The noble and learned Lord, Lord Hope, queried the draft of new Section 36A of the Serious Crime Act 2007, which is concerned with the standard of proof that is applicable to proceedings in Scotland in relation to serious crime prevention orders. The noble and learned Lord has made a telling point in contrasting the approach taken in the Bill with that taken in the 2007 Act as it applies to England and Wales. I undertake to consider the matter further before Committee.

The noble Lord, Lord Howarth, felt that the Bill reinforced, in his view, another big push in a failed drugs strategy. I know that the noble Lord is totally sincere in his view that drugs are an iniquity and I know that he does not favour drugs but takes a more liberal view towards those who find themselves in a world of drugs.
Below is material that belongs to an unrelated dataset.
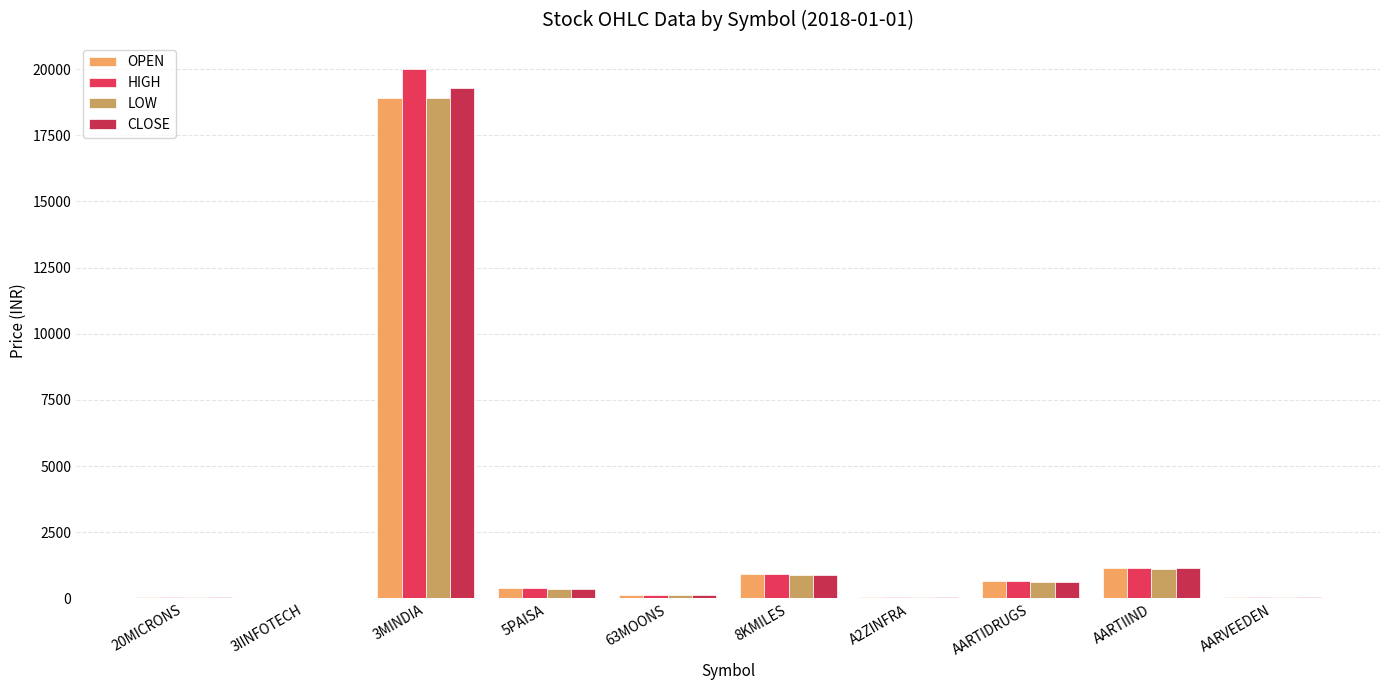

Are the bars horizontal?

No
I think that he is wrong. Drugs are illegal because scientific and medical analysis has shown that they are harmful to human health. They can destroy lives, as we all know, and cause misery to families and communities. The drugs strategy—reducing demand, restricting supply, building recovery and supporting people to live a drug-free life—aims to take a balanced, evidence-based approach to tackling drug use that works within international conventions. We are confident that our approach is the right one. Drug use has fallen to its lowest level since records began in 1996. People going into treatment today are far more likely to free themselves from dependency than ever before.
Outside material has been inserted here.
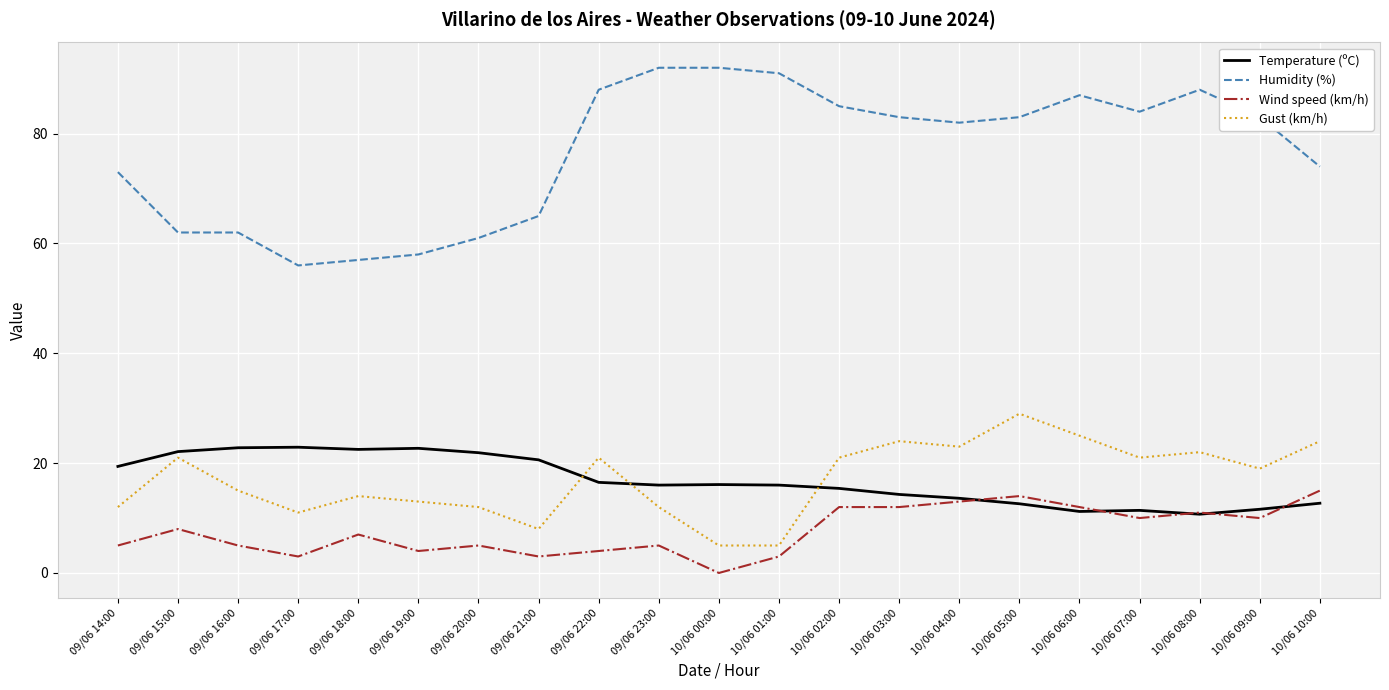

Is it true that Humidity (%) equals 65.0 at 09/06 21:00?

True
The noble Lord, Lord Harris, and my noble friend Lord Wasserman asked about the responsibility for counterterrorism policing. Our position has not changed. We will take a decision following a review and conduct that review only when the NCA is more established. I remind the House that the NCA came into being only last October.

Finally, the noble Lord, Lord Sherbourne, referred to the provision in Clause 65 that extends extraterritorial jurisdiction for offences under the Terrorism Act 2006. That is an important provision to help further to protect the country from those who commit acts preparatory to terrorism or undertake terrorist training abroad.

I have a further point for the noble Lord, Lord Rosser. The Government are making £860 million-worth of investment over five years to 2016 through the national cybersecurity programme and have so far committed £72 million of that programme over four years to build law enforcement capabilities to tackle cybercrime.

I have been overtaken by time and a lot of issues have been raised. I hope that I will be able to help noble Lords by writing to them in the period between now and Committee. I will try to take the opportunity at that stage to reinforce those views so that they are on the record. In the mean time, I thank noble Lords and commend the Bill to the House.